Trecho de origem
--------------------------------------------------

E cita três exemplos já existentes no mercado:
1. Manutenção preditiva em produção automotiva
De acordo com a IFR (International Federation of Robotics), 2,6 milhões de robôs estarão em uso até 2019, muitos deles já em operação. Um carro médio tem cerca de 6 mil pontos de solda. Se um único robô de soldagem tem uma parada inesperada, toda a linha é paralisada, causando prejuízos de cinco a seis dígitos para o fabricante. Há dados de medição e consumo de energia que permitem prever uma parada deste tipo com seis dias de antecedência, permitindo que a manutenção trabalhe de forma programada.
2. Seguro automotivo pago por uso do carro
Poucas seguradoras utilizam tecnologia telemática para monitorar o comportamento dos motoristas, premiando hábitos de direção segura com taxas mais baixas. Uma caixa telemática, ou mesmo o smartphone, pode ser utilizado para gravar estes dados e enviá-los para a companhia seguradora. Se o automóvel tiver um SIM card instalado, estes dados podem ser transferidos sem problemas. Seguradoras e fabricantes de automóveis já estão trabalhando para estabelecer um framework legal que permita o fornecimento de dados relevantes para as seguradoras.
3. Semáforos que reconhecem veículos de emergência
muitos semáforos já estão equipados com câmeras de monitoramento, permitindo sua otimização de acordo com o fluxo. A cidade de Milton Keynes, na Inglaterra, está equipando seus cerca de 2,5 mil semáforos com câmeras inteligentes capazes de reconhecer ambulâncias e mudar as fases para permitir sua passagem.
Lucratividade
A grande questão para as empresas é como ganhar dinheiro com essa cadeia de informações. “A conectividade é um ponto crucial para a T-Systems, para que possamos potencializar os serviços e disponibilizar novas formas de monetização”, afirma Mauch.
“As empresas precisam aprender como fazer a aproximação com esse ‘novo’ cliente, a chave está em como lidar com esse novo cenário, com a informação correta, no local correto e a qualidade necessária para o serviço bem feito nesse novo processo de negócio. O nível atual de conectividade, em uma escala de 1 a 5, eu acredito estar alcançando o nível 3, o que ainda é insuficiente para alguns tipos de serviços e informações. A evolução é constante e acredito que teremos um grande salto nos próximos anos”, diz o executivo.
O mercado precisa, para potencializar os dados produzidos por veículos, desenvolver mais conectividade, capacidade de armazenamento e softwares inteligentes. De acordo com o Gartner, um em cada cinco veículos serão equipados com alguma forma de conexão sem fio até 2020, que devem totalizar cerca de 250 milhões de veículos globalmente.
“Outra tecnologia, chamada NarrowBand IoT, está destinada para o gerenciamento de estacionamentos inteligentes e outras aplicações do tipo”, afirma. Trata-se de uma rede WAN que não apenas estende a vida dos sensores operados por bateria, como funciona em prédios e garagens subterrâneas, sinalizando vagas livres para os motoristas.

--------------------------------------------------

Objetivo do exercício
Retorne, sem nenhuma alteração, a parte do texto sobre veículos conectados que começa em "2. Seguro automotivo" e termina em "para as seguradoras.". Os dados a seguir não são necessários.

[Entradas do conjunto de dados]
--------------------------------------------------

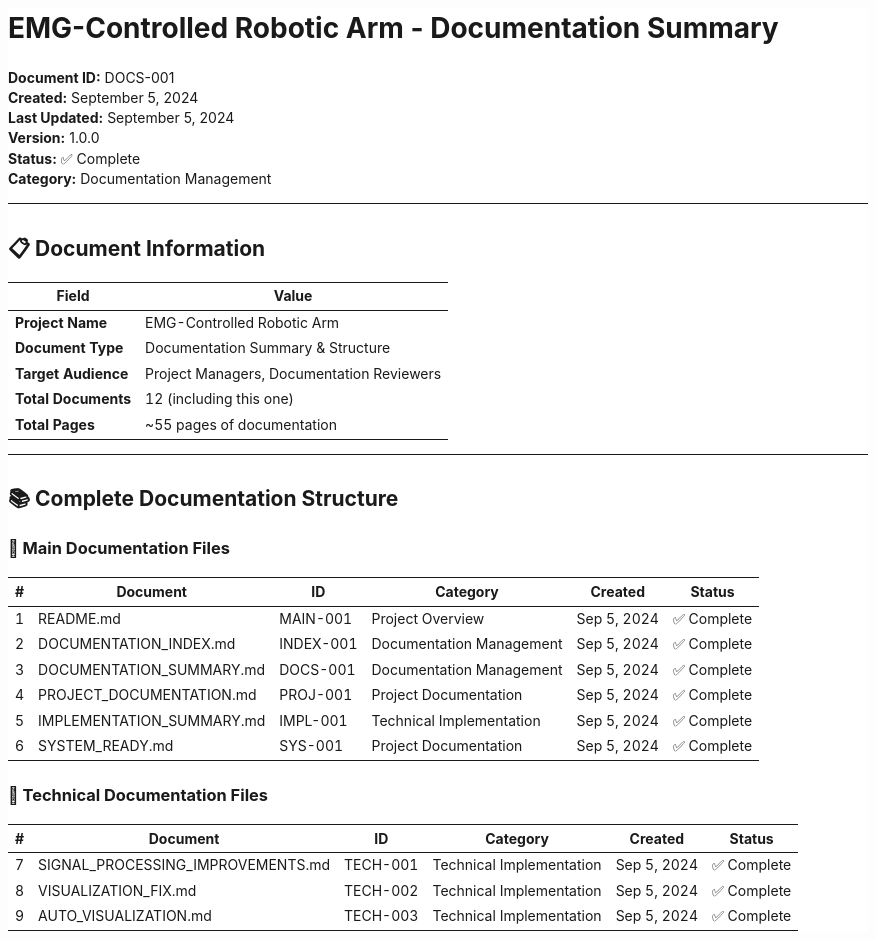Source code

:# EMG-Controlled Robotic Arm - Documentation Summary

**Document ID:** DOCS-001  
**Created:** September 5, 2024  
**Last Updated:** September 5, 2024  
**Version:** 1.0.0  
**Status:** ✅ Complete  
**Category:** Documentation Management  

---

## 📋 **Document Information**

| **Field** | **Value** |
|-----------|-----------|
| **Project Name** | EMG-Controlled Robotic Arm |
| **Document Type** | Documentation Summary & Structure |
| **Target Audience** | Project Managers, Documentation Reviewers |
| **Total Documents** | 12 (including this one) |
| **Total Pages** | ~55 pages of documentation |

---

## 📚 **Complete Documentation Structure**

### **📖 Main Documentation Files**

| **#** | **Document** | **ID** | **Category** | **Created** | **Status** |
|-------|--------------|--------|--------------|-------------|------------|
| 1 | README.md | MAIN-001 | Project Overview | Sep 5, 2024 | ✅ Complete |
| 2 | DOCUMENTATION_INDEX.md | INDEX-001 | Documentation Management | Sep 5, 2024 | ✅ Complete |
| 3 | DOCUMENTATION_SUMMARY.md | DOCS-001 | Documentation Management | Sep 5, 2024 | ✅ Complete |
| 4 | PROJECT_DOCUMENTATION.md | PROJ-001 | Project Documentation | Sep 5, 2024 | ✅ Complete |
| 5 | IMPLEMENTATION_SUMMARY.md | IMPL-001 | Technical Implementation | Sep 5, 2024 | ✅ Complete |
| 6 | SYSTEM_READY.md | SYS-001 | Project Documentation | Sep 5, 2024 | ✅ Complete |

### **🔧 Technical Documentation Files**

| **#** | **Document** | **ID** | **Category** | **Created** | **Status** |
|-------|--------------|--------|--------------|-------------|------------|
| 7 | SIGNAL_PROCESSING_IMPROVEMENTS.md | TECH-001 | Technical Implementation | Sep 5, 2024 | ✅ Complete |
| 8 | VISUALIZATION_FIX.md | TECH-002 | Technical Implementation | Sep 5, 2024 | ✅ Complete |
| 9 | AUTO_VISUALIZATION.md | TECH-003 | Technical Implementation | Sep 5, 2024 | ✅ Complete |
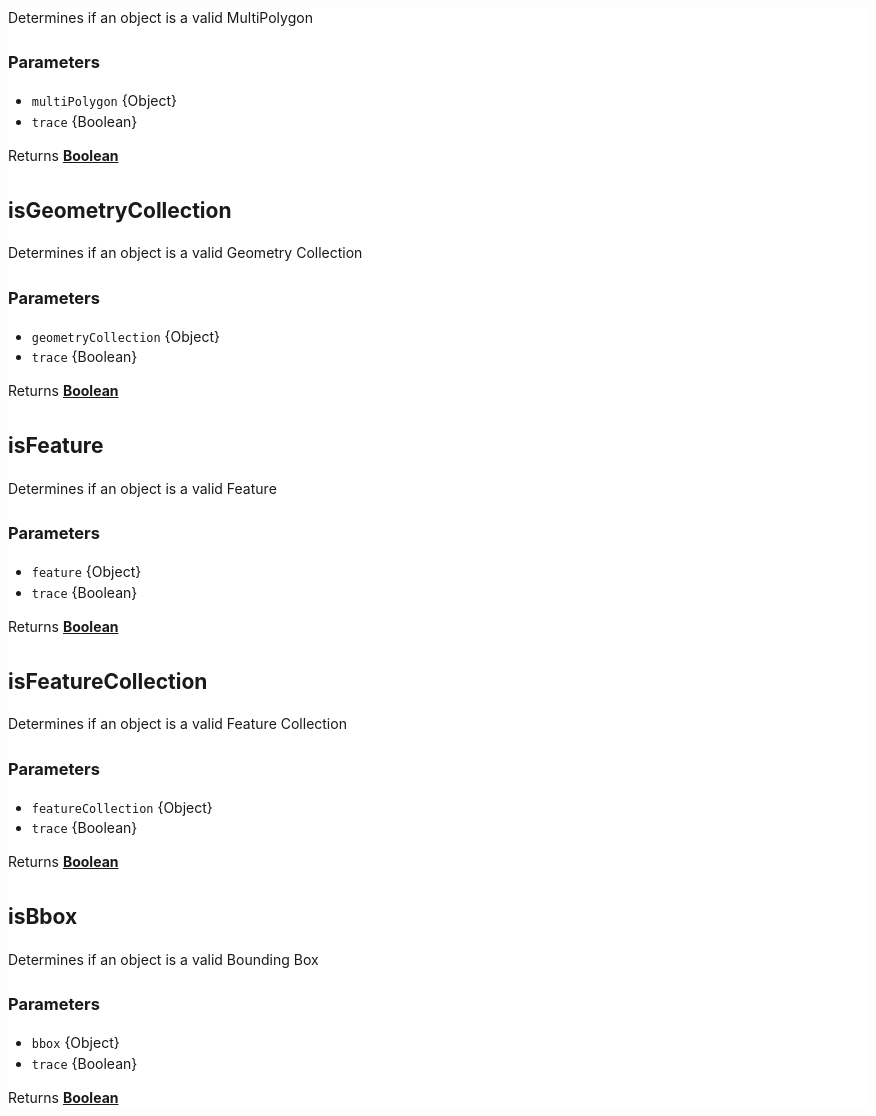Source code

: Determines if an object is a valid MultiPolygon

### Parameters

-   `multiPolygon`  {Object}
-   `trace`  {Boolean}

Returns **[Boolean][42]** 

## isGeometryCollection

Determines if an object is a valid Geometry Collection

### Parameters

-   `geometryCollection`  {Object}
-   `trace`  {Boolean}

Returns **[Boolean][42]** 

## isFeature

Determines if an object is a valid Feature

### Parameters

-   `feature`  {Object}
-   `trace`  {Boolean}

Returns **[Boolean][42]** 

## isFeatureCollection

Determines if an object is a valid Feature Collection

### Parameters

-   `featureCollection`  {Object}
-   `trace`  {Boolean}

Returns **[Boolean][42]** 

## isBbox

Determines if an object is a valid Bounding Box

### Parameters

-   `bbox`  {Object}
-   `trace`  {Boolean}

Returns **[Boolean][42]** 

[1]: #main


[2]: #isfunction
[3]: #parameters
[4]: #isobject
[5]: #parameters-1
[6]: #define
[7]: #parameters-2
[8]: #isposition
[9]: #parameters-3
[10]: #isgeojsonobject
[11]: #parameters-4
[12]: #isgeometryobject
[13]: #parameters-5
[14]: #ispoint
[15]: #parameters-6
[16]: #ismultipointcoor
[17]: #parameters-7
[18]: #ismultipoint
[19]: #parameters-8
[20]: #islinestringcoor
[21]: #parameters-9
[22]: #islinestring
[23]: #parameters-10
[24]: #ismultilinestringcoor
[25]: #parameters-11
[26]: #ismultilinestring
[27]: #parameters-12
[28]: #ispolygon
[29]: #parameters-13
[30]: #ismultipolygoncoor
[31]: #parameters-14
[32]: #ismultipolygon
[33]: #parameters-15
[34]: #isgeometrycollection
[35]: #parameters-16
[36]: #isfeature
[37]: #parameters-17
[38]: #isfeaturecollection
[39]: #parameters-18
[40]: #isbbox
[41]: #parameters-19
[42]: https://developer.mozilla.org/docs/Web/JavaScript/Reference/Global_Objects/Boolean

--------------------------------------------------

Resposta da tarefa
2. Seguro automotivo pago por uso do carro
Poucas seguradoras utilizam tecnologia telemática para monitorar o comportamento dos motoristas, premiando hábitos de direção segura com taxas mais baixas. Uma caixa telemática, ou mesmo o smartphone, pode ser utilizado para gravar estes dados e enviá-los para a companhia seguradora. Se o automóvel tiver um SIM card instalado, estes dados podem ser transferidos sem problemas. Seguradoras e fabricantes de automóveis já estão trabalhando para estabelecer um framework legal que permita o fornecimento de dados relevantes para as seguradoras.